Similar questions arise about the role of the White House Counsel. Did Leavitt’s disclosure of the White House Counsel’s advice about the OMB freeze memorandum foreshadow a commanding role for this office and a marginalized OLC? We (and others) have written about the risks that the White House Counsel, even more than the Justice Department, may be expected to wear the “team jersey” and conform his or her legal advice to meet the president’s preferences or demands. Will this administration more directly and openly empower the White House Counsel’s Office to assume the role traditionally performed by OLC? Will the White House find a pliant OLC head to dissipate this potential conflict?
In the days, weeks, and months ahead, the White House Counsel and his staff, the Attorney General, the head of OLC and his or her team, and many other lawyers in this administration will have choices to make in meeting the president’s expectations and demands. They all understand that they have professional ethical obligations independent of whatever loyalty they owe to the president and the administration.

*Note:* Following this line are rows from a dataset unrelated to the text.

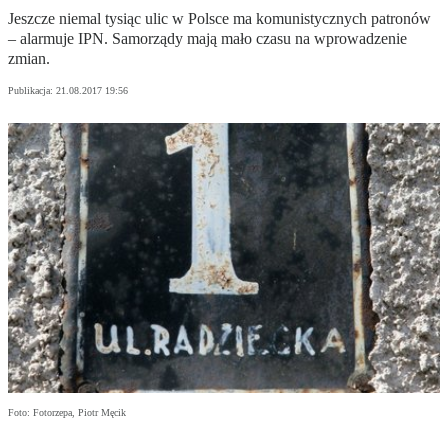
Jeszcze niemal tysiąc ulic w Polsce ma komunistycznych patronów
– alarmuje IPN. Samorządy mają mało czasu na wprowadzenie
zmian.
Publikacja:
21.08.2017 19:56
Foto: Fotorzepa, Piotr Męcik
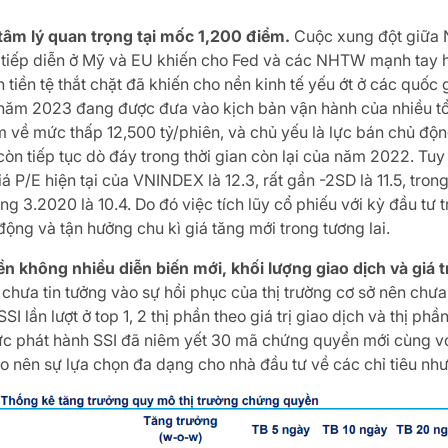
 tâm lý quan trọng tại mốc 1,200 điểm.
Cuộc xung đột giữa N
 tiếp diễn ở Mỹ và EU khiến cho Fed và các NHTW mạnh tay hơn
 tiền tệ thắt chặt đã khiến cho nền kinh tế yếu ớt ở các quốc
 năm 2023 đang được đưa vào kịch bản vận hành của nhiều tổ c
về mức thấp 12,500 tỷ/phiên, và chủ yếu là lực bán chủ động 
n tiếp tục dò đáy trong thời gian còn lại của năm 2022. Tuy 
 P/E hiện tại của VNINDEX là 12.3, rất gần -2SD là 11.5, tro
g 3.2020 là 10.4. Do đó việc tích lũy cổ phiếu với kỳ đầu tư t
 động và tận hưởng chu kì giá tăng mới trong tương lai.
 không nhiều diễn biến mới, khối lượng giao dịch và giá tr
chưa tin tưởng vào sự hồi phục của thị trường cơ sở nên chưa
SI lần lượt ở top 1, 2 thị phần theo giá trị giao dịch và thị p
chức phát hành SSI đã niêm yết 30 mã chứng quyền mới cùng 
 nên sự lựa chọn đa dạng cho nhà đầu tư về các chỉ tiêu như t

They have also pledged a constitutional oath as well as an oath to conduct themselves “uprightly and according to the law” if they are members of the Supreme Court bar. And they have duties of loyalty to the institutions they are serving.
We have been in the legal hot seat in the White House and Justice Department, respectively. We understand the hard and often intractable choices that high-stakes governmental legal advice entails, and we do not envy the difficulties that lawyers advising this president face. It is also true that administrations sometimes legitimately test the validity of accepted legal principles in court to seek a new legal understanding. And the White House Counsel inevitably has an elevated role in the legal advisory process, often in tension with OLC, on issues the president cares about. All of this is “normal science” in the executive branch legal process.
But the theory and process of “radical constitutionalism” that Vought has floated go very far beyond these typical tensions and conundrums in the roles contemplated for senior government lawyers. If something approaching the Vought theory defines the new Trump administration’s legal process—and there are clues that it does—then no senior government lawyer with integrity should countenance or participate in it.